Over the past few years, Big Food companies have become heavily involved in plant-based innovation. But it’s not their own R&D teams who are doing the heavy lifting—instead, they’re turning to early-stage food businesses for ideas. And they’re doing so in a myriad of forms, from corporate accelerator and incubator programs to direct investment and private label partnerships with lean and scrappy startups.
Now from a founder’s perspective, this might raise a few red flags. Are these behemoth brands just in it for the money? Are they trying to eliminate their competition? Are we dancing with the devil? Possibly. But let me explain why I’m willing to tango.
The changing balance of power
If you’re reading this, you’re probably one of the many consumers who view multinational food companies with suspicion. I’m referring to the mass manufacturers of dairy, meat, confectionery and snack foods, who typically dominate the market with economies of scale. In their unrelenting quest for profitability and efficiency, these companies tend to create negative externalities; impacting people, animals and the environment in undesirable ways.
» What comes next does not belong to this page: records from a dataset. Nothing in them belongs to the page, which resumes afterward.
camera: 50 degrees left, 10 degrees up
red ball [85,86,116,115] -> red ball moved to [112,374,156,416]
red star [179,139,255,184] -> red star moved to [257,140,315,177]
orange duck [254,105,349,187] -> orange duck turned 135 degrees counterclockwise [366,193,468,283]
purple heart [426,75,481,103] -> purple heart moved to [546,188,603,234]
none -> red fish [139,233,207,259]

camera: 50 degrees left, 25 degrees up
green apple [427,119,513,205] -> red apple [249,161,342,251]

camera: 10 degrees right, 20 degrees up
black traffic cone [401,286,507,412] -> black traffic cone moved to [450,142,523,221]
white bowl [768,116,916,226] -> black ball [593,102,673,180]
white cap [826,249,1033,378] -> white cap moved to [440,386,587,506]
For decades their brands have thrived as household names. But in more recent times, that widespread recognition has turned from asset to liability, as consumers become more savvy to the Big Food business and what it represents. And with each generation, consumer sentiment seems to grow a little more sour.
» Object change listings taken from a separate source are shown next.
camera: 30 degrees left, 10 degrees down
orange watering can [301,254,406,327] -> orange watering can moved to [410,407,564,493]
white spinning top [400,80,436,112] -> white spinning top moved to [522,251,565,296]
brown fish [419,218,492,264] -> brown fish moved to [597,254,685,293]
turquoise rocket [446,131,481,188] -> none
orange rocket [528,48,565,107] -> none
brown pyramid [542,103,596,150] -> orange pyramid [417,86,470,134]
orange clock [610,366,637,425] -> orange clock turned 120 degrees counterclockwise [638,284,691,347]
Back in 2015, Mintel research found that 43% of US millennials believed large food manufacturers were not to be trusted. I can imagine that five years on, that statistic is even higher. Now we’re seeing Gen Z take control over the family fridge—and they’re known for distrusting major corporations and government institutions more than any generation before them. For Gen Z’s, any brand that doesn’t demonstrate ethical values is dead to them.
All that puts Big Food in quite the PR pickle.
Turning big brands into better ones
In recognition of waning public support and declining market shares, some corporate powerhouses have gone on the defensive; upping their PR spend; polishing their company mission statements to include hyperbole about sustainability and community support. But others have played offense; introducing bolder, more forward-thinking initiatives to reingratiate themselves with younger consumers.
I’d consider General Mills in the latter category. A few years back, they decided to ditch their in-house ‘ideas generation lab’ entirely. Instead, they sought partnerships with early-stage food companies as a way of outsourcing the creative. It took General Mills from food innovator to startup investor.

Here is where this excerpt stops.